From a research perspective, of course, this code needs a lot of work. But I hope the power of using programming is clear.

Composing program elements¶

We built little pieces of useful code, to:

Find latitude and longitude of a place
Get a map at a given latitude and longitude
Decide whether a (red, green, blue) triple is mainly green
Decide whether each pixel is mainly green
Plot a new image showing the green places
Find evenly spaced points between two places

By putting these together, we can make a function which can plot this graph automatically for any two places:

In [29]:

def green_between(start, end,steps):
    return [
        count_green_in_image( map_at(*location) )
        for location in location_sequence(
            geolocate(start), geolocate(end), steps
        )
    ]

In [30]:

plt.plot(green_between('New York', 'Chicago', 20))

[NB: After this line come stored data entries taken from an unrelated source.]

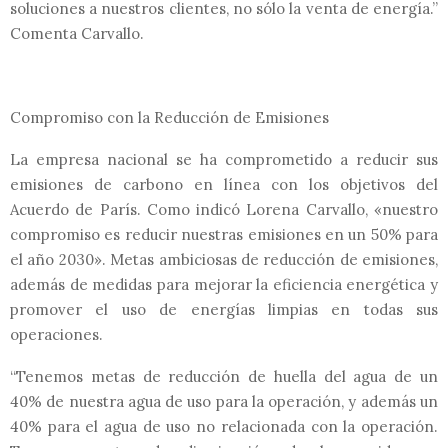
soluciones a nuestros clientes, no sólo la venta de energía.”
Comenta Carvallo.
Compromiso con la Reducción de Emisiones
La empresa nacional se ha comprometido a reducir sus
emisiones de carbono en línea con los objetivos del
Acuerdo de París. Como indicó Lorena Carvallo, «nuestro
compromiso es reducir nuestras emisiones en un 50% para
el año 2030». Metas ambiciosas de reducción de emisiones,
además de medidas para mejorar la eficiencia energética y
promover el uso de energías limpias en todas sus
operaciones.
“Tenemos metas de reducción de huella del agua de un
40% de nuestra agua de uso para la operación, y además un
40% para el agua de uso no relacionada con la operación.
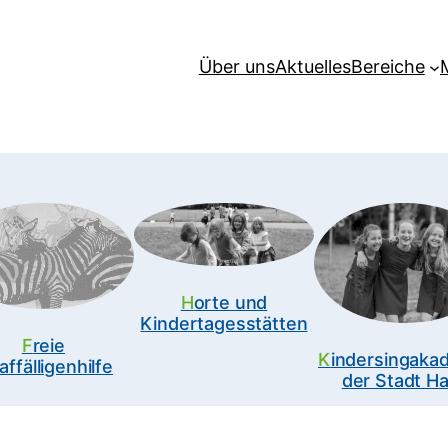
Über uns
Aktuelles
Bereiche
Horte und
Kindertagesstätten
Freie
Kindersingakademie
affälligenhilfe
der Stadt Ha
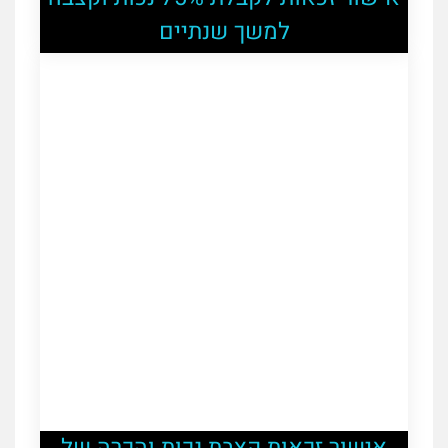
למשך שנתיים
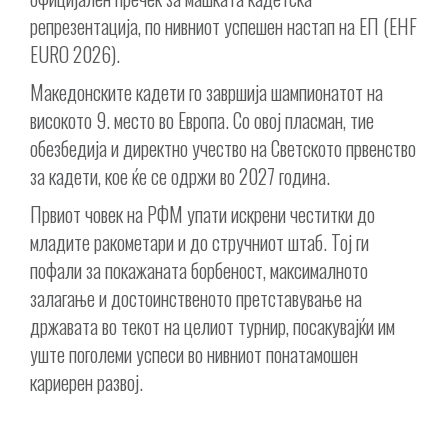
репрезентација, по нивниот успешен настап на ЕП (EHF
EURO 2026).
Македонските кадети го завршија шампионатот на
високото 9. место во Европа. Со овој пласман, тие
обезбедија и директно учество на Светското првенство
за кадети, кое ќе се одржи во 2027 година.
Првиот човек на РФМ упати искрени честитки до
младите ракометари и до стручниот штаб. Тој ги
пофали за покажаната борбеност, максималното
залагање и достоинственото претставување на
државата во текот на целиот турнир, посакувајќи им
уште поголеми успеси во нивниот понатамошен
кариерен развој.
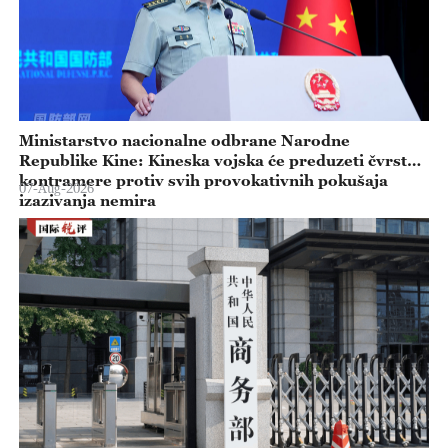
Ministarstvo nacionalne odbrane Narodne
Republike Kine: Kineska vojska će preduzeti čvrste
kontramere protiv svih provokativnih pokušaja
07-Aug-2026
izazivanja nemira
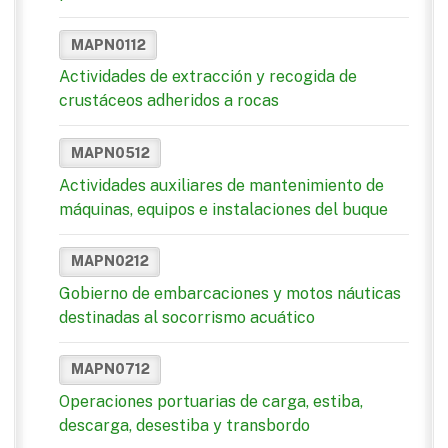
MAPN0112
Actividades de extracción y recogida de
crustáceos adheridos a rocas
MAPN0512
Actividades auxiliares de mantenimiento de
máquinas, equipos e instalaciones del buque
MAPN0212
Gobierno de embarcaciones y motos náuticas
destinadas al socorrismo acuático
MAPN0712
Operaciones portuarias de carga, estiba,
descarga, desestiba y transbordo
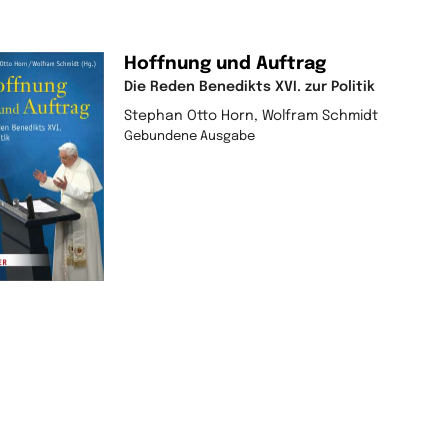
Hoffnung und Auftrag
Die Reden Benedikts XVI. zur Politik
Stephan Otto Horn, Wolfram Schmidt
Gebundene Ausgabe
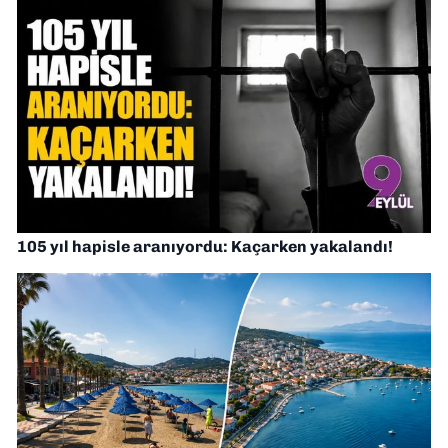
105 yıl hapisle aranıyordu: Kaçarken yakalandı!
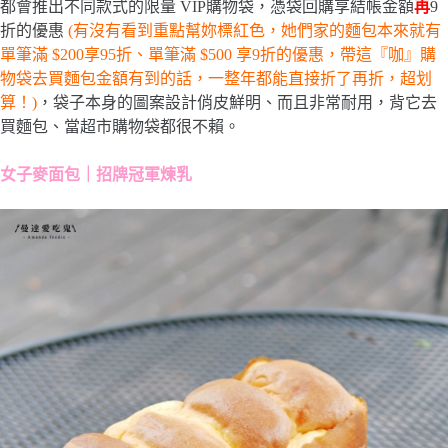
都會推出不同款式的限量 VIP購物袋，憑袋回購享結帳金額
再
9
折的優惠
(有沒有看到重點幫妳標紅色，她們家的麵包本來就有
單筆滿 $200享95折、單筆滿 $500 享9折的優惠，帶這『咖』購
物袋去買麵包金額有到的話，一整年都能直接折了再折，超划
算！)
，袋子本身的圖案設計俏皮鮮明、而且非常耐用，背它去
買麵包、當超市購物袋都很不賴。
女子麥面包｜招牌冠軍煉乳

/tmp/ipykernel_7031/4189313165.py:2: DeprecationWarning: Starting with ImageIO v3 the behavior of this function will switch to that of iio.v3.imread. To keep the current behavior (and make this warning disappear) use `import imageio.v2 as imageio` or call `imageio.v2.imread` directly.
  pixels = imageio.imread(data, format='jpg') # Get our JPEG image as a numpy array

Out[30]:

[<matplotlib.lines.Line2D at 0x7efcc6955b80>]

And that's it! We've covered, very very quickly, the majority of the Python language, and much of the theory of software engineering.

Now we'll go back, carefully, through all the concepts we touched on, and learn how to use them properly ourselves.